Interestingly, and perhaps tellingly, the 1.12 WoW client refers to an editable, plaintext file (realmlist.wtf) to decide what server to connect to. Blizzard gave users the ability to choose which server to connect to, and now they are mad that users exercised that ability to connect to reverse-engineered servers.

Comment Nost != pirate (Score 5, Informative) 266

Calling Nostalrius a pirate server is not accurate. Nostalrius is a reverse engineered server that works with the official Blizzard WoW 1.12 client. I've played on Nost for the past year, and the overwhelming majority of players I've played with paid for retail vanilla WoW subscriptions back in the day. Sure, I can't find my original discs and had to download a copy of the 1.12 client, but I still contend that I have both a legal and moral license to still use that client.
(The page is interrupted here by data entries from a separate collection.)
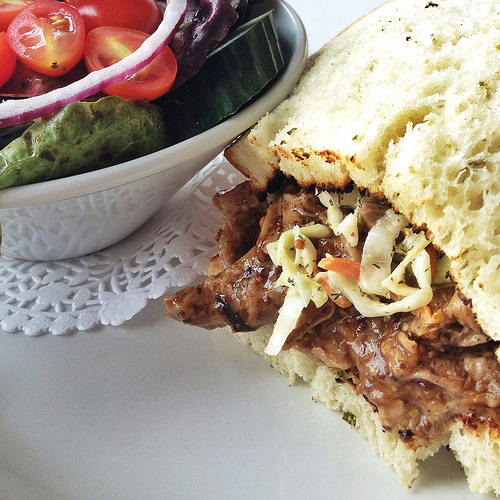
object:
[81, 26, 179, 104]
tomatoes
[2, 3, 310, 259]
bowl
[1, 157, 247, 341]
doily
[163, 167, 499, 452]
meat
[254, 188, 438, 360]
coleslaw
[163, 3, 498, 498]
sandwich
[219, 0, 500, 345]
bread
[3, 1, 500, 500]
surface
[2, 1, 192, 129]
onion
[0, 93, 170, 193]
lettuce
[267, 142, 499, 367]
burnt edge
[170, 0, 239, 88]
cabbage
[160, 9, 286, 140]
cucumber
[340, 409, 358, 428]
seeds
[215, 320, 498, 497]
bread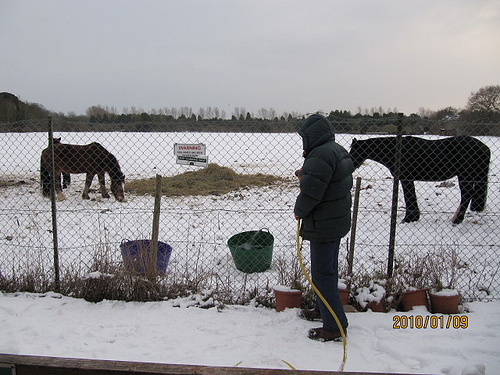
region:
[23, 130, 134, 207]
a horse in a field of snow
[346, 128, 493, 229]
a horse in a field of snow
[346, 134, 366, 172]
the head of a horse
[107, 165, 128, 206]
a horse in a field of snow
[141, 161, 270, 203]
a pile of hay in the snow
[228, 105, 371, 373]
a person filling a bucket with water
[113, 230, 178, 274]
a bucket in a field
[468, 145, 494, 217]
the tail of a horse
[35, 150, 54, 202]
the tail of a horse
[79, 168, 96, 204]
the front leg of a horse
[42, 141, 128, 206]
a brown horse grazing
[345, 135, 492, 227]
a black horse standing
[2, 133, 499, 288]
a snowy field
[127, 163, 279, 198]
a pile of brown hay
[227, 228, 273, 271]
a large green bucket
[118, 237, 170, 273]
a large blue bucket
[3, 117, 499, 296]
a long chicken wire fence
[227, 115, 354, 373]
a person spraying water into bucket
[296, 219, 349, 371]
a long yellow hose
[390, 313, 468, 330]
a yellow time stamp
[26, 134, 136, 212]
dark brown horse in the snow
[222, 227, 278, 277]
large green pail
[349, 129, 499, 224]
large black horse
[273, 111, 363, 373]
person with a hose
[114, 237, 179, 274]
large blue bucket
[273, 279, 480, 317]
small planting pots in the snow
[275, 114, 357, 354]
person in a black puffy jacket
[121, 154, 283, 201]
pile of hay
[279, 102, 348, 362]
person in blue pants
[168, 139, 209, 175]
white signs in the snow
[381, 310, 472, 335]
date stamp on the picture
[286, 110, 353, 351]
man standing outside the fence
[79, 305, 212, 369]
snow covers the ground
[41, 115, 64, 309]
fence post in the ground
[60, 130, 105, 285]
wire fence around the field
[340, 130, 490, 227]
horse in the field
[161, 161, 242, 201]
pile of hay in the field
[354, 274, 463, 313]
clay pots by the fence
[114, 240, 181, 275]
blue bucket on the ground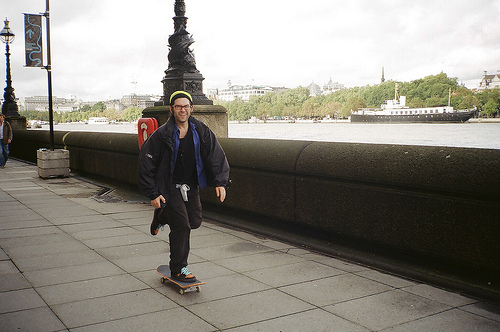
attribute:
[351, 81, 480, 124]
boat — large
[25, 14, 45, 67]
lines — squiggly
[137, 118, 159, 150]
object — red, orange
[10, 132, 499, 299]
wall — concrete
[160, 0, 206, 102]
statue — gray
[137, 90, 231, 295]
man — skateboarding, smiling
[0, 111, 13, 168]
person — walking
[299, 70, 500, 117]
trees — clustered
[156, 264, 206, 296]
skateboard — black, orange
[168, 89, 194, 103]
beanie — green, black, knit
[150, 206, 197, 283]
sneakers — orange, black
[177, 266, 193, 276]
laces — green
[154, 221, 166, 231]
laces — green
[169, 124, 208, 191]
shirt — blue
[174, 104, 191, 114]
glasses — black rimmed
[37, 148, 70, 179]
box — white, large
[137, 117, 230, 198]
jacket — dark blue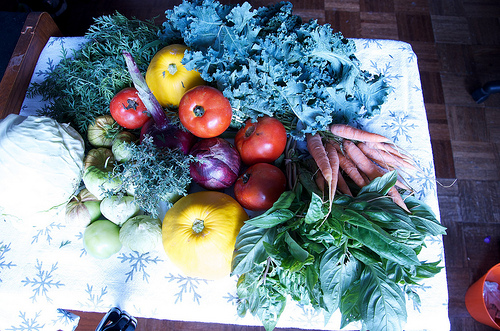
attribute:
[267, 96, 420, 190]
carrots — bunched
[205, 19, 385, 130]
kale — loose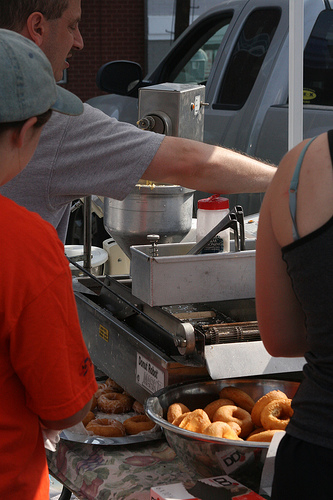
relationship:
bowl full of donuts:
[147, 379, 301, 484] [196, 396, 275, 438]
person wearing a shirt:
[2, 30, 100, 476] [2, 196, 102, 437]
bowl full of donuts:
[147, 379, 301, 484] [141, 372, 332, 466]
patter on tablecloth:
[111, 435, 166, 483] [46, 443, 227, 499]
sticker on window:
[290, 91, 314, 101] [282, 6, 331, 105]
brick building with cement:
[63, 5, 150, 86] [112, 27, 126, 28]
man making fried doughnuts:
[0, 2, 83, 82] [260, 399, 294, 429]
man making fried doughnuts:
[0, 2, 83, 82] [214, 404, 250, 423]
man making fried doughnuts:
[0, 2, 83, 82] [125, 416, 153, 434]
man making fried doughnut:
[0, 2, 83, 82] [84, 415, 123, 436]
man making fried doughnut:
[0, 2, 83, 82] [96, 391, 131, 412]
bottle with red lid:
[194, 189, 235, 253] [194, 190, 230, 208]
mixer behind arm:
[126, 87, 214, 143] [246, 195, 310, 362]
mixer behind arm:
[126, 87, 214, 143] [78, 116, 275, 203]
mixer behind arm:
[126, 87, 214, 143] [18, 328, 91, 433]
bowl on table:
[147, 379, 301, 484] [75, 369, 299, 493]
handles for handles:
[185, 203, 247, 251] [185, 203, 247, 251]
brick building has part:
[63, 5, 150, 86] [86, 7, 136, 59]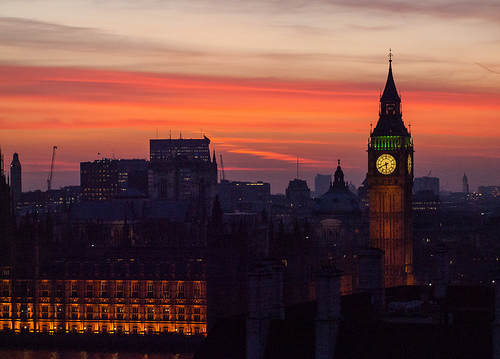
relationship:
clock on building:
[374, 153, 397, 174] [359, 45, 419, 299]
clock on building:
[402, 151, 414, 176] [359, 45, 419, 299]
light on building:
[140, 324, 151, 333] [2, 188, 250, 357]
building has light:
[2, 184, 302, 356] [161, 306, 171, 318]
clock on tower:
[369, 149, 402, 177] [345, 37, 433, 307]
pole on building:
[290, 152, 302, 174] [284, 172, 310, 202]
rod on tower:
[379, 47, 399, 79] [354, 40, 426, 294]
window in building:
[2, 275, 12, 295] [2, 240, 265, 356]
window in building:
[113, 279, 129, 298] [2, 240, 265, 356]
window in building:
[100, 290, 176, 357] [0, 249, 309, 357]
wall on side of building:
[0, 194, 287, 353] [2, 142, 275, 356]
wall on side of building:
[0, 254, 226, 354] [2, 159, 328, 355]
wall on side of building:
[0, 254, 226, 354] [2, 201, 267, 355]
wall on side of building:
[0, 254, 226, 354] [2, 126, 385, 353]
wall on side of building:
[0, 254, 226, 354] [0, 136, 311, 352]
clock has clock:
[374, 153, 397, 174] [374, 153, 397, 174]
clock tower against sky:
[352, 33, 420, 324] [5, 14, 497, 223]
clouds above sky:
[27, 0, 486, 92] [20, 3, 480, 181]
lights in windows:
[67, 138, 140, 215] [64, 138, 198, 203]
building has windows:
[57, 149, 187, 211] [64, 138, 198, 203]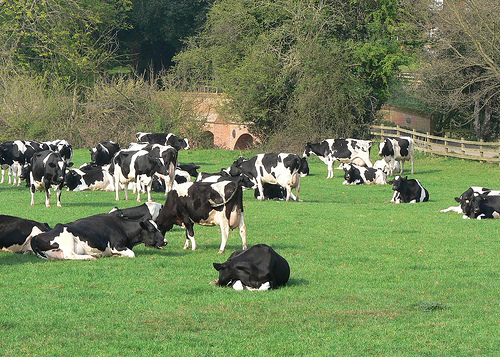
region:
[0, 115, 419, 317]
this is a herd of cow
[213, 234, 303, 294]
the cow is sleeping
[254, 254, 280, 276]
the cow is black in color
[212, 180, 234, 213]
this is the tail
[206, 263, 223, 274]
this is the ear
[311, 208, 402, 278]
the grass are short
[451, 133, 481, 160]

If Blizzard were to offer a vanilla subscription, I would gladly sign up. (Well, maybe before they C&D'd Nost.) However, since they don't offer such a subscription, running a private server should be allowed as an exemption to the DMCA. The EFF previously petitioned the Library of Congress to add an exemption to the DMCA to allow users to reverse engineer server-side controls once games have been abandoned. The Library of Congress granted the exemption for simple matters like server-side authentication methods, but it was limited to allowing local, single-player gaming to continue. It does not apply for MMORPGs that require server-side interaction. However, this ignores the possibility of using a paid-for client with a reverse-engineered server, something I feel should be legal.

Comment Re:Fuck the SFPD (Score 1) 464

You were in jail "on a lie", so it wasn't the officers fault, it was your accuser.

I screwed up and left that part out of the story. I was accused of felony battery against a police officer. The officer alleged that I bumped into him on a busy train platform. When he started questioning me and I wasn't sufficiently submissive to his ego, he arrested me.